What is required:
Filter the material, keeping only lines with the word "shadow".

Material for this task:

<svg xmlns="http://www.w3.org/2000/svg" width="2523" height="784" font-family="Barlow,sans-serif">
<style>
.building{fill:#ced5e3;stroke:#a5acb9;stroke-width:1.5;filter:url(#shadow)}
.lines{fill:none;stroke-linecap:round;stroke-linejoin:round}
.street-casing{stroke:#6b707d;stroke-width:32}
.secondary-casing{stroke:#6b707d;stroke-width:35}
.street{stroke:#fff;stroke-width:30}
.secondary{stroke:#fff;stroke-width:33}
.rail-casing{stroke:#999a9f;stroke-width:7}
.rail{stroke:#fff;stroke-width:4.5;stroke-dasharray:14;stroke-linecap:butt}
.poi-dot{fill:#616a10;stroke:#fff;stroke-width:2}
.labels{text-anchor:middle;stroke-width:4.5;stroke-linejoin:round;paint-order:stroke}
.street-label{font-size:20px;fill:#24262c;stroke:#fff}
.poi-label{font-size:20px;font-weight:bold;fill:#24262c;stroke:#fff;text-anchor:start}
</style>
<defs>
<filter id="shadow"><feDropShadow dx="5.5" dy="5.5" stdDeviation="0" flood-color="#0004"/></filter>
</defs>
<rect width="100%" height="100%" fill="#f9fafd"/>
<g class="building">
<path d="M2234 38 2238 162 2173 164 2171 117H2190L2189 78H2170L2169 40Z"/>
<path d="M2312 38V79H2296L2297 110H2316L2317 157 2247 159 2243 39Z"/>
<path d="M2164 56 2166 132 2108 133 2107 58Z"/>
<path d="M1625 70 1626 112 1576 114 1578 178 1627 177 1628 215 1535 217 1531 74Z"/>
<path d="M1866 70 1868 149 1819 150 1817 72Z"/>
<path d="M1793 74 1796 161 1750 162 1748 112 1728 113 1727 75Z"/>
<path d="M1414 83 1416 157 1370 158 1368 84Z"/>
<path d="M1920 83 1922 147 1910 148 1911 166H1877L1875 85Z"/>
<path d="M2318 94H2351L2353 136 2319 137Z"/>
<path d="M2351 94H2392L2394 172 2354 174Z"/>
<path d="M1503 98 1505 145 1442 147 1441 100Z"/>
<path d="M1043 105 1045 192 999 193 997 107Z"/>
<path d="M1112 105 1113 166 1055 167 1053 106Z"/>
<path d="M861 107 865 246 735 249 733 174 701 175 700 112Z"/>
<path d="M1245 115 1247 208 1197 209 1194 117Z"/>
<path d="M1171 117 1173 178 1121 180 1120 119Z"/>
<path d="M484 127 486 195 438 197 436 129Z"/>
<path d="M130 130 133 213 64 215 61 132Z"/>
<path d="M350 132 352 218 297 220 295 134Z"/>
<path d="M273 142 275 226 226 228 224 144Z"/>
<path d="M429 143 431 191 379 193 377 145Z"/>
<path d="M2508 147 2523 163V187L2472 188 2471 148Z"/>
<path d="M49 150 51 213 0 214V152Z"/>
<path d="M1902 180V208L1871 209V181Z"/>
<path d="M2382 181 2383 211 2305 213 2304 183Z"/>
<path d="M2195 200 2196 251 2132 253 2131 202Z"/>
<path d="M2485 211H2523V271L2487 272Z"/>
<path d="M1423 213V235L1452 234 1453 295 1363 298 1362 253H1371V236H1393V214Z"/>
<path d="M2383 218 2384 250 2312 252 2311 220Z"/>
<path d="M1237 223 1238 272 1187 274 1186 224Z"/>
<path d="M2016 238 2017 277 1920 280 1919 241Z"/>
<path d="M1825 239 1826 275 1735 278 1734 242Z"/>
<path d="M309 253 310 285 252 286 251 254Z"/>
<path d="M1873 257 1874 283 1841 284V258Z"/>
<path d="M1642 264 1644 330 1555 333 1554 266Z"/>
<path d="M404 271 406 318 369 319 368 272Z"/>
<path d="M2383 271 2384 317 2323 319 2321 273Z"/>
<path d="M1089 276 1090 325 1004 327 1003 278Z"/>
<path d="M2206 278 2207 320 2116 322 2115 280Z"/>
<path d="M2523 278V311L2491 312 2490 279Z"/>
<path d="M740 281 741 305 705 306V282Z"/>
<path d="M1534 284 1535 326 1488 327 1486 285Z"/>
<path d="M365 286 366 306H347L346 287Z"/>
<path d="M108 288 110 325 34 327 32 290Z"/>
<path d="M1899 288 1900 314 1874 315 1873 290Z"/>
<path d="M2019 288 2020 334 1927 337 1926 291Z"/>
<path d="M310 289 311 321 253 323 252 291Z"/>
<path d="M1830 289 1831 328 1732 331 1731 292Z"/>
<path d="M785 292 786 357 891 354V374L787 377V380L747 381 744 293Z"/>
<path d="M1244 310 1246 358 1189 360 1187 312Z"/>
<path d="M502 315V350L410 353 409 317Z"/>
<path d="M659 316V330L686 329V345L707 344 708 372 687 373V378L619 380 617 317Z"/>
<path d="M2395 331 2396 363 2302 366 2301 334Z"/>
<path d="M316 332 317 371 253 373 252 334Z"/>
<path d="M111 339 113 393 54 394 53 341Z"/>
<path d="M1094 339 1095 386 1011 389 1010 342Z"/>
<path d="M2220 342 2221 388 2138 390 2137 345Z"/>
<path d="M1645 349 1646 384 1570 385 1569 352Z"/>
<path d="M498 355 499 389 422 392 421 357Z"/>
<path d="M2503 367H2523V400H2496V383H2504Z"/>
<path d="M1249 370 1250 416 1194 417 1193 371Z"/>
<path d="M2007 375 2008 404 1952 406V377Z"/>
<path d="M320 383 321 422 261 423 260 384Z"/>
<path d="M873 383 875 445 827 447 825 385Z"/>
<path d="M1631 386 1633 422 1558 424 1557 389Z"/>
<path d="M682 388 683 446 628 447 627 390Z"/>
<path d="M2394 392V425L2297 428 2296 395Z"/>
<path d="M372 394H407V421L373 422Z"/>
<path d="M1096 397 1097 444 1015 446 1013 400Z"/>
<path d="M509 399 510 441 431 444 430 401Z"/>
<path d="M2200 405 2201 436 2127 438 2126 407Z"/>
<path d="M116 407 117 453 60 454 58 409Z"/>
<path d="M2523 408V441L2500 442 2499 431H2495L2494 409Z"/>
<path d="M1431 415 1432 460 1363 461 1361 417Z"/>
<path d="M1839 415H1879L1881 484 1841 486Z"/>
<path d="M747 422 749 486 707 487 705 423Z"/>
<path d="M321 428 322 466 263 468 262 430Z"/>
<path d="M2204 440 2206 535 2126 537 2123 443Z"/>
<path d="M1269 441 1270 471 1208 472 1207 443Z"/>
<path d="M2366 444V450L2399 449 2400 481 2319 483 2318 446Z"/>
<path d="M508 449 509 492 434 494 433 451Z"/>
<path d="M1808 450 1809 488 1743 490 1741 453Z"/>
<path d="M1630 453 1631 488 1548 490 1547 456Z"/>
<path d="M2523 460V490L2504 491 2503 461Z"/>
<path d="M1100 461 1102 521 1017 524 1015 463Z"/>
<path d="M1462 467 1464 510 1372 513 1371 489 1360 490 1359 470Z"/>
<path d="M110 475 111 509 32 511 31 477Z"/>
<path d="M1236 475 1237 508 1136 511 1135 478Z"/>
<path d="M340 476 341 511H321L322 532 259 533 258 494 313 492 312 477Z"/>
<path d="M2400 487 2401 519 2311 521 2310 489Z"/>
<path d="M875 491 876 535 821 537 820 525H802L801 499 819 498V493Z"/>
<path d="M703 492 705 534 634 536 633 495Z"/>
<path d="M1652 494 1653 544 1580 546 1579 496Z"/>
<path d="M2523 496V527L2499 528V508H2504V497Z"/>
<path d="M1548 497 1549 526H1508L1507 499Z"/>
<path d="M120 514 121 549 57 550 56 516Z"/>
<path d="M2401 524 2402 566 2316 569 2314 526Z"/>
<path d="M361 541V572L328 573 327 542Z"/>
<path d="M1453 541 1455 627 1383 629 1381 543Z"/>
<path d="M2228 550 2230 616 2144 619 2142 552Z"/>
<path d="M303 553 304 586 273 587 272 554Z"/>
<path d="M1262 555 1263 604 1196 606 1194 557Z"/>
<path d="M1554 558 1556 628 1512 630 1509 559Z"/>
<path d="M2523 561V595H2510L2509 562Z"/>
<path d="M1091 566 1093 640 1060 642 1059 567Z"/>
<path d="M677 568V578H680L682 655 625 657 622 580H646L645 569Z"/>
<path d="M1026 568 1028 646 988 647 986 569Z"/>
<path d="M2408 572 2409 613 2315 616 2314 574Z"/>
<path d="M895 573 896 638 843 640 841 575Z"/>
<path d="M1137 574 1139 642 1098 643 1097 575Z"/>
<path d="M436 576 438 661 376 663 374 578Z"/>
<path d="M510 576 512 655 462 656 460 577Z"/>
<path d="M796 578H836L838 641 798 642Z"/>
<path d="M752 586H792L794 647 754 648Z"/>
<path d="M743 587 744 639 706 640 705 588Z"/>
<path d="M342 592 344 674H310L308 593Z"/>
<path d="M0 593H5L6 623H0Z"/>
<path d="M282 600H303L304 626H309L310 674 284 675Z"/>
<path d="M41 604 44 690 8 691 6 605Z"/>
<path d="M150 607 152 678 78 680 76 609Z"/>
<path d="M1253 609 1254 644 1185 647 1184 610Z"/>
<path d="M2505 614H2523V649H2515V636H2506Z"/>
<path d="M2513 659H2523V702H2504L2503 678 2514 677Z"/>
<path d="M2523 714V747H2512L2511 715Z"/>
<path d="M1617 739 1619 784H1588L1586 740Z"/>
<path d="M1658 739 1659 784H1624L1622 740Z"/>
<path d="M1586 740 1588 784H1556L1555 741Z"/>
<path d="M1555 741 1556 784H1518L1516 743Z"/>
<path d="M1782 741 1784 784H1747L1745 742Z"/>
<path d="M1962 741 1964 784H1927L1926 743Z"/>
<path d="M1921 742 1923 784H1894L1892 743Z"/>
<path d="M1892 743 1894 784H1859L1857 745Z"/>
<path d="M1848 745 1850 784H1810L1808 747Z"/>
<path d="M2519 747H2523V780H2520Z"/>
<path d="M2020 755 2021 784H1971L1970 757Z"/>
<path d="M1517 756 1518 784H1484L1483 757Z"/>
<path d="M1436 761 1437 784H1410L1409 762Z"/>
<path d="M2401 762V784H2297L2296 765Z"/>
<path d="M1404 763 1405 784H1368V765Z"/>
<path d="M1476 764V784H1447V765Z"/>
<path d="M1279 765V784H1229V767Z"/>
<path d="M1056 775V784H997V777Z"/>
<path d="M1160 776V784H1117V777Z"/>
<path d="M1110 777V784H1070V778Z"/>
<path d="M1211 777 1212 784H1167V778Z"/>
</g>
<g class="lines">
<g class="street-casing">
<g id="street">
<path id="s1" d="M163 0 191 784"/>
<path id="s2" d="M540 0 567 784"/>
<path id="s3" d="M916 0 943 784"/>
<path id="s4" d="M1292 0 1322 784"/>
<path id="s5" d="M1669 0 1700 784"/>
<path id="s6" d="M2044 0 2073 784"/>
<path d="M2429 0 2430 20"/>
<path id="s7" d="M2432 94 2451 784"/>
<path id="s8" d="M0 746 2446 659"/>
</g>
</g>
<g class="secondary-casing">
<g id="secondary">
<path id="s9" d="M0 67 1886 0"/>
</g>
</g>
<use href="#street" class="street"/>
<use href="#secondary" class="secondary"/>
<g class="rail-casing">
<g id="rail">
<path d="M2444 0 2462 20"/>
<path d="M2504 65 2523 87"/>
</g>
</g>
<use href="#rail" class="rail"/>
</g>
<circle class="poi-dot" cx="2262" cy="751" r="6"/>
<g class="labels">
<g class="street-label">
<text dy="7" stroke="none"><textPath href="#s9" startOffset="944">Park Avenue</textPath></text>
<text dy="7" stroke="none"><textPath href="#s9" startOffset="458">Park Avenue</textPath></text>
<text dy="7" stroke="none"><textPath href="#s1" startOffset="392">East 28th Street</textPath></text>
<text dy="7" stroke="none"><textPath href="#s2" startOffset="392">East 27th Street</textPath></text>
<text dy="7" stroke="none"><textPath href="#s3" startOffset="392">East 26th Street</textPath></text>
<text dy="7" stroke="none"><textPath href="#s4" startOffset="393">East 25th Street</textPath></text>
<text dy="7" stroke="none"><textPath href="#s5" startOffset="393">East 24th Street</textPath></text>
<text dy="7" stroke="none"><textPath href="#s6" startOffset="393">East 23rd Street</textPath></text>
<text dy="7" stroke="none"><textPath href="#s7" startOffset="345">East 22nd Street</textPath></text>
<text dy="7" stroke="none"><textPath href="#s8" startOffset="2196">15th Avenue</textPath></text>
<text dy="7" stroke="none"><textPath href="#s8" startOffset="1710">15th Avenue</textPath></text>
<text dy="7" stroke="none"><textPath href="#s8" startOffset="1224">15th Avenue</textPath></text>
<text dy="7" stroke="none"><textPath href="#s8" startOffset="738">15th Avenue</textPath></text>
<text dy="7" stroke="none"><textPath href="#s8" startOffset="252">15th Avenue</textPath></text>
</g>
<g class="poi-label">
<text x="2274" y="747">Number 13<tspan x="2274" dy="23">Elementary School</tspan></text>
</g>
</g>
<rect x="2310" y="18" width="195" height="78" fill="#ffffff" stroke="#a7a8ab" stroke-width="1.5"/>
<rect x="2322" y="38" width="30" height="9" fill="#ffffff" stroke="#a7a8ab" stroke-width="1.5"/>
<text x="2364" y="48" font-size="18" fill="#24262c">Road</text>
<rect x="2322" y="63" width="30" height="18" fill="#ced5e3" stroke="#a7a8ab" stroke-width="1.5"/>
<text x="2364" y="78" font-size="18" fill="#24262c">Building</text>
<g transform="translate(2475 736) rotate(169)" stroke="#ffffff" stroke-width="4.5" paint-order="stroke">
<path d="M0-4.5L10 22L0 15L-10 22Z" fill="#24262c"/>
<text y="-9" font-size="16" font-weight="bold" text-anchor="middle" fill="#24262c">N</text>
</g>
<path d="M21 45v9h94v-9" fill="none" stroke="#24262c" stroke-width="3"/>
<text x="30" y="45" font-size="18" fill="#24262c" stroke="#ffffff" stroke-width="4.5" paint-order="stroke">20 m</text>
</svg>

Exercise output:
.building{fill:#ced5e3;stroke:#a5acb9;stroke-width:1.5;filter:url(#shadow)}
<filter id="shadow"><feDropShadow dx="5.5" dy="5.5" stdDeviation="0" flood-color="#0004"/></filter>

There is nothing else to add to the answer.